* [WORK INSTRUCTIONS]: Copy out the entries from the line with "How many series are shown in this chart?" to the line with "Which has a higher value, Обед or Завтрак?", including both of those lines. Leave the pictures out of your answer.

=== INFORMATION SUPPLIED ===

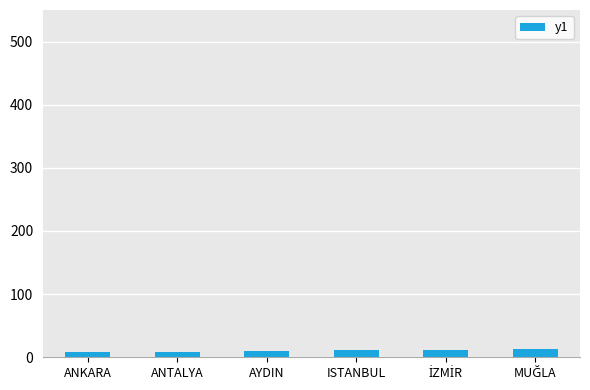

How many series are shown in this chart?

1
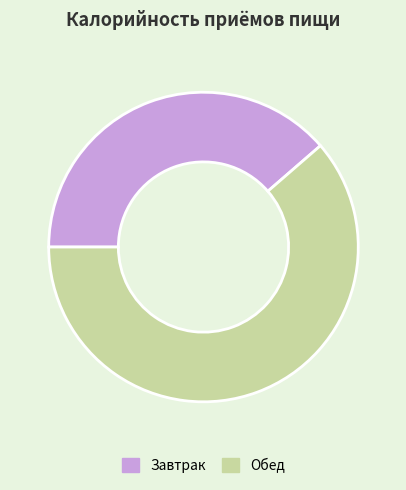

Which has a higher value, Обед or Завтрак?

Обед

===
=== INFORMATION SUPPLIED ===

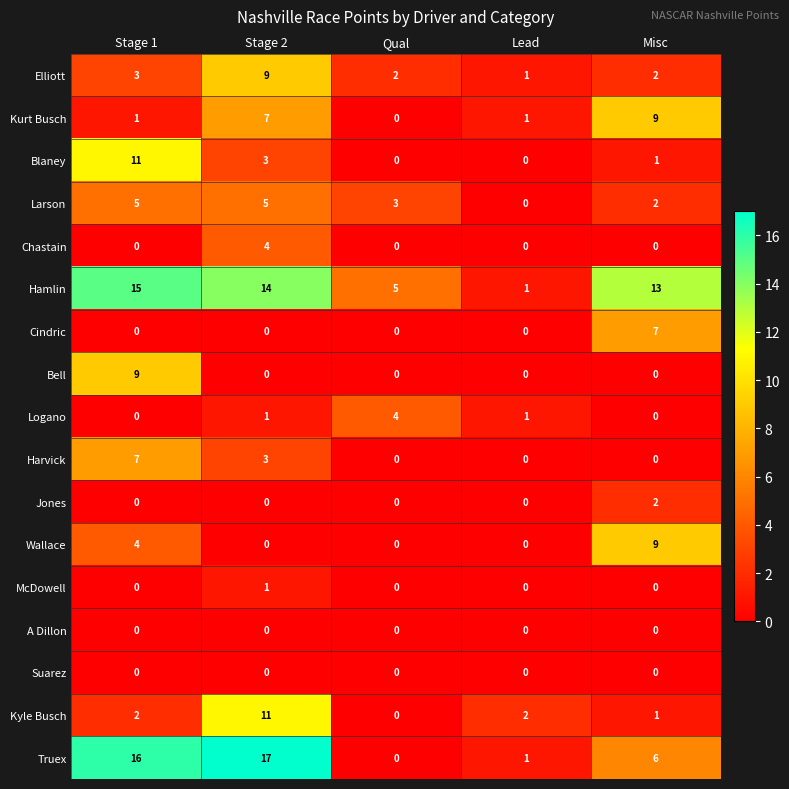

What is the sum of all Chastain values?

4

===
=== INFORMATION SUPPLIED ===

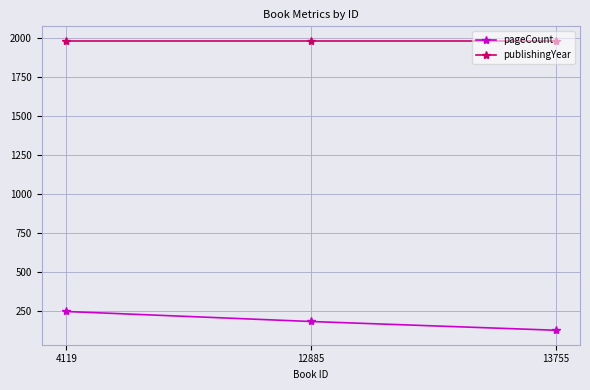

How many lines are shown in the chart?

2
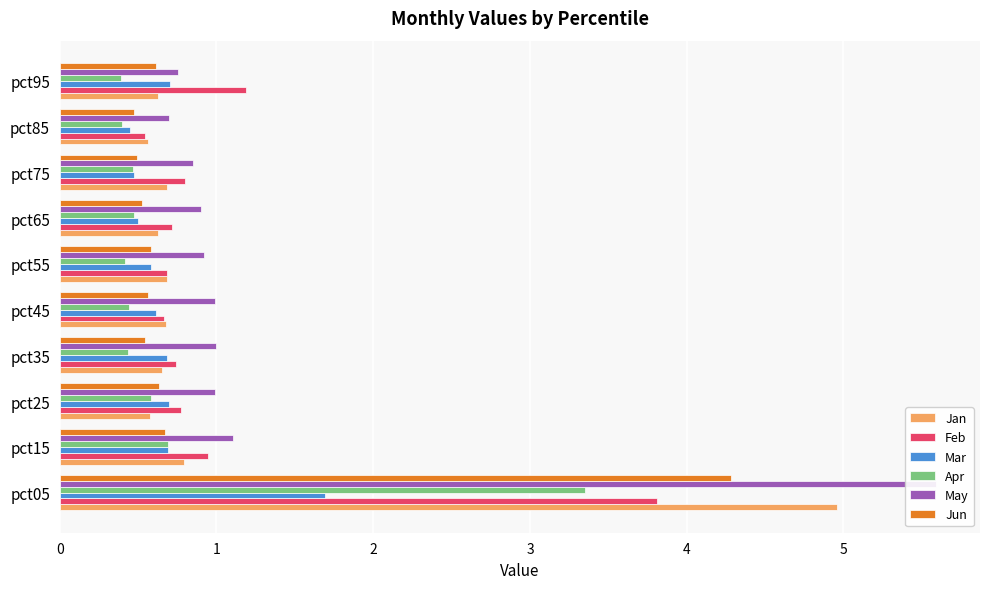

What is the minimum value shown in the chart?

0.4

===

* [EXPECTED ANSWER]:
How many series are shown in this chart?

1

Which has a higher value, Обед or Завтрак?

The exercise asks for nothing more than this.